■ 주어진 지시 ■
아래 자료 중 "Inspection sheet line: time shown by the watch" 문구가 있는 줄부터 "Time read: 5,05" 문구가 있는 줄까지를 "Tech" 대신 "Technician" 표현을 넣어 고쳐 쓰고, 나머지는 그대로 두세요. 그림은 답에서 빼세요.

■ 제공된 자료 ■
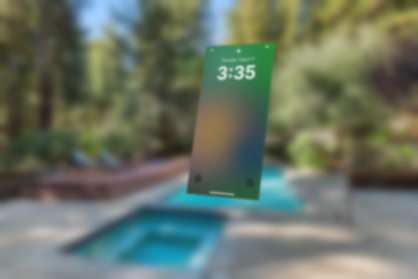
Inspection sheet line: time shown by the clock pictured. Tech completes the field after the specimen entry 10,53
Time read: 3,35
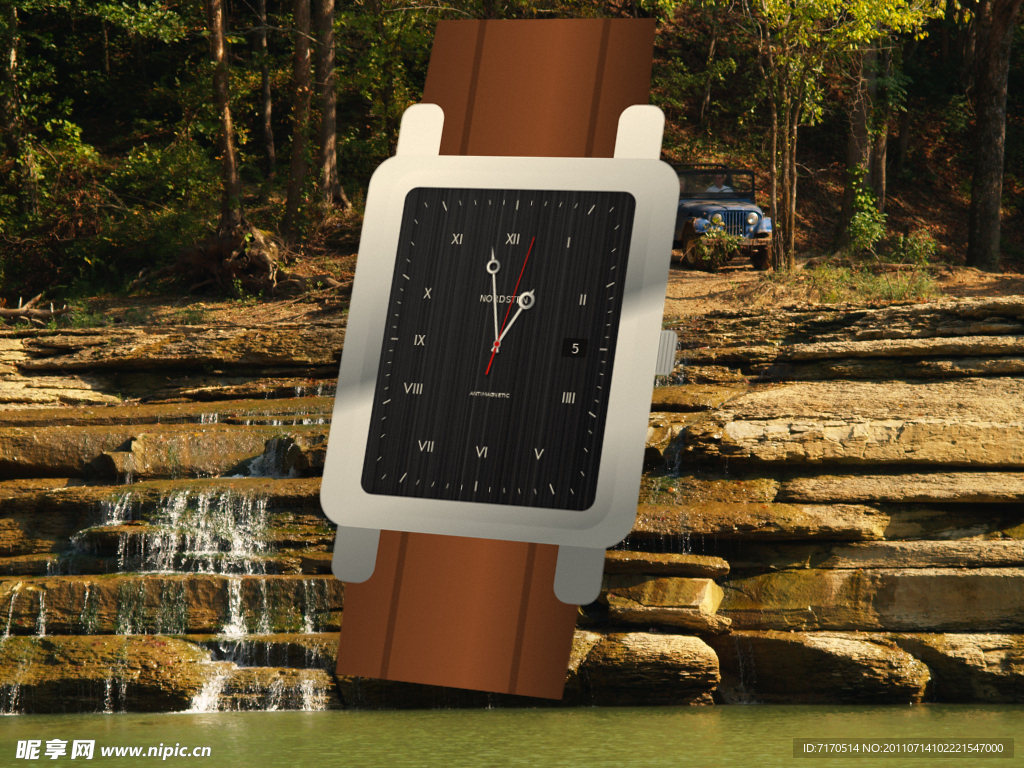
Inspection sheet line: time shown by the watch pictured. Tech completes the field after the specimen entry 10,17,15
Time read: 12,58,02
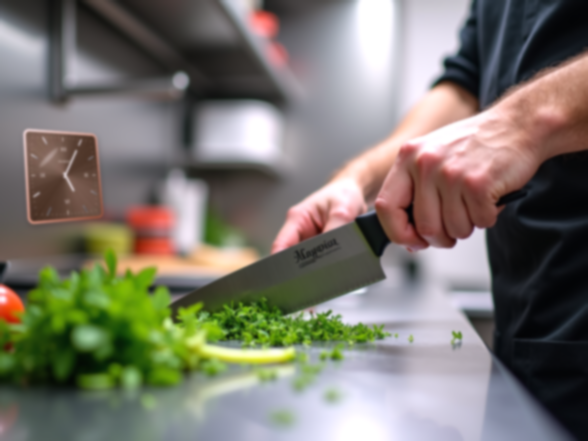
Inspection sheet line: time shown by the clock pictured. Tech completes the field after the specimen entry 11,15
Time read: 5,05
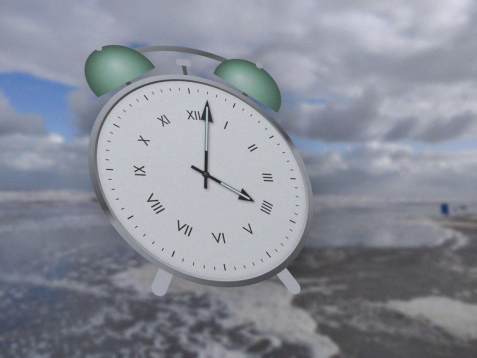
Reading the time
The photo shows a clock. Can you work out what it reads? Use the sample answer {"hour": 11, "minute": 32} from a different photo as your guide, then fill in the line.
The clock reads {"hour": 4, "minute": 2}
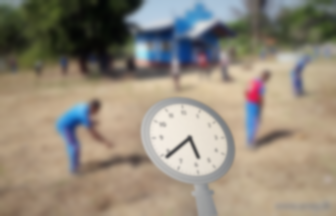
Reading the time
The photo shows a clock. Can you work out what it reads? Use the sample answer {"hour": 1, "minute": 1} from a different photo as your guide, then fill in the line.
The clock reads {"hour": 5, "minute": 39}
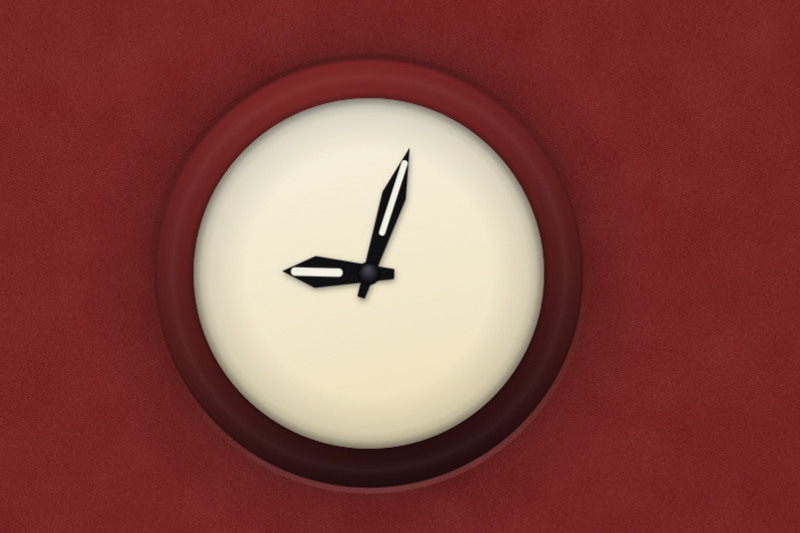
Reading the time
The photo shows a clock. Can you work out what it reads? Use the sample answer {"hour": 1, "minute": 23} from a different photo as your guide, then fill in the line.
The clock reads {"hour": 9, "minute": 3}
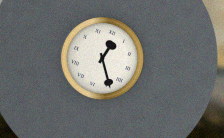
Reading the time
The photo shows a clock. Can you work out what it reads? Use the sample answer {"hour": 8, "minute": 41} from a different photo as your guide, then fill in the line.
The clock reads {"hour": 12, "minute": 24}
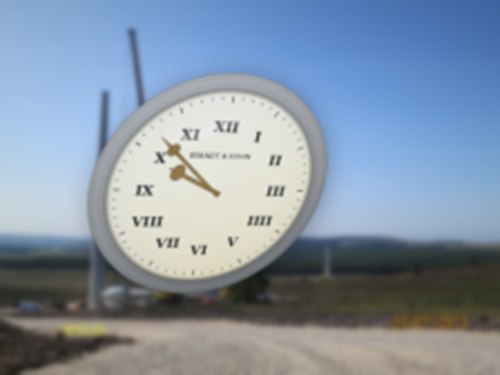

■ 완성된 답 ■
Inspection sheet line: time shown by the watch pictured. Technician completes the field after the specimen entry 10,17,15
Time read: 12,58,02
Inspection sheet line: time shown by the clock pictured. Technician completes the field after the specimen entry 11,15
Time read: 5,05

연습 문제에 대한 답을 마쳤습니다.